→ Material shown:
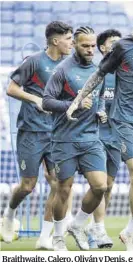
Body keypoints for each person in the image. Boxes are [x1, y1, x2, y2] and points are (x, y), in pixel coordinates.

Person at [66, 1, 133, 251]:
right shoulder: (124, 46)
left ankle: (127, 229)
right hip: (125, 120)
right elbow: (99, 74)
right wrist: (78, 100)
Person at [3, 21, 73, 250]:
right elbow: (11, 89)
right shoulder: (34, 61)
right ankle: (9, 215)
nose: (71, 43)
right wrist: (36, 100)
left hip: (56, 132)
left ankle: (45, 238)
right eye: (68, 39)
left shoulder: (68, 64)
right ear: (56, 40)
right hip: (31, 131)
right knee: (27, 186)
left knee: (57, 182)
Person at [43, 26, 107, 251]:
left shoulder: (100, 71)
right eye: (85, 45)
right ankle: (58, 236)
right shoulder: (63, 70)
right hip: (64, 139)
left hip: (91, 139)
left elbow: (100, 98)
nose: (90, 50)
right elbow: (47, 102)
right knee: (64, 189)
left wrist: (102, 111)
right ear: (75, 46)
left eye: (92, 46)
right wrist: (75, 104)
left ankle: (78, 225)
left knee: (100, 186)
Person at [85, 29, 122, 249]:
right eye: (113, 43)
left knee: (108, 186)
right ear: (102, 48)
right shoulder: (96, 73)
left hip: (116, 136)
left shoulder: (125, 74)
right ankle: (96, 228)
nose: (118, 45)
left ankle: (96, 226)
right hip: (96, 135)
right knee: (98, 185)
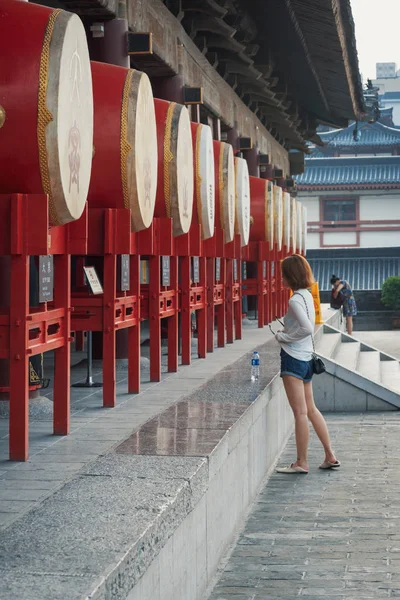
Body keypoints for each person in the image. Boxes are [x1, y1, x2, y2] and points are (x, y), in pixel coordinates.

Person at [275, 255, 340, 474]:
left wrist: (283, 337)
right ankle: (329, 455)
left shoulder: (294, 299)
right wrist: (289, 331)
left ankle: (301, 462)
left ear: (290, 275)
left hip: (293, 359)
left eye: (283, 273)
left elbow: (306, 328)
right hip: (306, 359)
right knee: (311, 409)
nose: (280, 277)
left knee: (300, 413)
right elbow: (305, 326)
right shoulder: (307, 295)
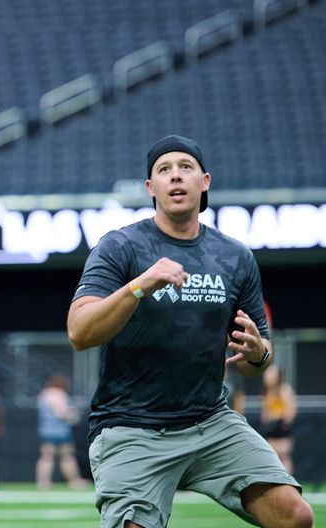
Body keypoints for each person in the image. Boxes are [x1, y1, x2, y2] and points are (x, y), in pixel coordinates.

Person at [66, 135, 313, 528]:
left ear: (205, 181)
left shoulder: (235, 257)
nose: (175, 177)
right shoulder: (120, 247)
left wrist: (257, 354)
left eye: (185, 167)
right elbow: (79, 332)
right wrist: (139, 285)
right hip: (132, 426)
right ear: (151, 188)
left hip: (211, 421)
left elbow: (258, 359)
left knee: (294, 516)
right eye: (164, 170)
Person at [36, 374, 90, 490]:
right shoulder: (58, 394)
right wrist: (73, 414)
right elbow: (61, 413)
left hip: (46, 430)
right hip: (59, 430)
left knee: (46, 457)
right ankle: (74, 481)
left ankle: (43, 482)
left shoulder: (44, 394)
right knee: (67, 457)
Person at [260, 366, 297, 475]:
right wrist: (265, 421)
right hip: (271, 425)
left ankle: (287, 478)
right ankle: (276, 478)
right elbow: (266, 409)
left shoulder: (284, 389)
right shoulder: (267, 391)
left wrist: (287, 422)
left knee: (284, 454)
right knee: (272, 454)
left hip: (281, 424)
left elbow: (291, 407)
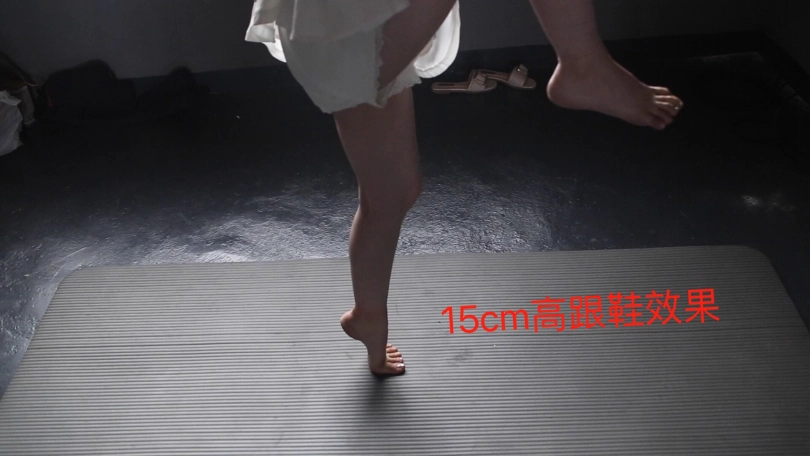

→ Requirement:
Restate the full listing word for word, excluding images.

→ Answer space:
Body keypoints for each person in the image. Boxes are [x1, y1, x2, y2] and points are (x, y), in pixel coordinates.

Person at [66, 1, 133, 251]:
right shoulder: (124, 46)
left ankle: (127, 229)
right hip: (125, 120)
right elbow: (99, 74)
right wrist: (78, 100)
Person at [3, 21, 73, 250]:
right elbow: (11, 89)
right shoulder: (34, 61)
right ankle: (9, 215)
nose: (71, 43)
right wrist: (36, 100)
left hip: (56, 132)
left ankle: (45, 238)
right eye: (68, 39)
left shoulder: (68, 64)
right ear: (56, 40)
right hip: (31, 131)
right knee: (27, 186)
left knee: (57, 182)
Person at [43, 26, 107, 251]:
left shoulder: (100, 71)
right eye: (85, 45)
right ankle: (58, 236)
right shoulder: (63, 70)
right hip: (64, 139)
left hip: (91, 139)
left elbow: (100, 98)
nose: (90, 50)
right elbow: (47, 102)
right knee: (64, 189)
left wrist: (102, 111)
right ear: (75, 46)
left eye: (92, 46)
right wrist: (75, 104)
left ankle: (78, 225)
left knee: (100, 186)
Person at [85, 29, 122, 249]:
right eye: (113, 43)
left knee: (108, 186)
right ear: (102, 48)
right shoulder: (96, 73)
left hip: (116, 136)
left shoulder: (125, 74)
right ankle: (96, 228)
nose: (118, 45)
left ankle: (96, 226)
right hip: (96, 135)
right knee: (98, 185)
Body keypoints for each person in the image. Boxes are [x1, y1, x2, y2] and points are (x, y), in pixel coordinates.

Person at [275, 255, 340, 474]:
left wrist: (283, 337)
right ankle: (329, 455)
left shoulder: (294, 299)
right wrist: (289, 331)
left ankle: (301, 462)
left ear: (290, 275)
left hip: (293, 359)
left eye: (283, 273)
left elbow: (306, 328)
right hip: (306, 359)
right knee: (311, 409)
nose: (280, 277)
left knee: (300, 413)
right elbow: (305, 326)
right shoulder: (307, 295)
Body keypoints for each person in the image. Boxes are [x1, y1, x2, y2] and points are (x, y), in pixel coordinates.

Person at [66, 135, 313, 528]:
left ear: (205, 181)
left shoulder: (235, 257)
nose: (175, 177)
right shoulder: (120, 247)
left wrist: (257, 354)
left eye: (185, 167)
right elbow: (79, 332)
right wrist: (139, 285)
right hip: (132, 426)
right ear: (151, 188)
left hip: (211, 421)
left elbow: (258, 359)
left knee: (294, 516)
right eye: (164, 170)
Person at [36, 374, 90, 490]:
right shoulder: (58, 394)
right wrist: (73, 414)
right elbow: (61, 413)
left hip: (46, 430)
right hip: (59, 430)
left knee: (46, 457)
right ankle: (74, 481)
left ankle: (43, 482)
left shoulder: (44, 394)
right knee: (67, 457)
Person at [260, 366, 297, 475]:
right wrist: (265, 421)
right hip: (271, 425)
left ankle: (287, 478)
right ankle: (276, 478)
right elbow: (266, 409)
left shoulder: (284, 389)
right shoulder: (267, 391)
left wrist: (287, 422)
left knee: (284, 454)
right knee: (272, 454)
left hip: (281, 424)
left elbow: (291, 407)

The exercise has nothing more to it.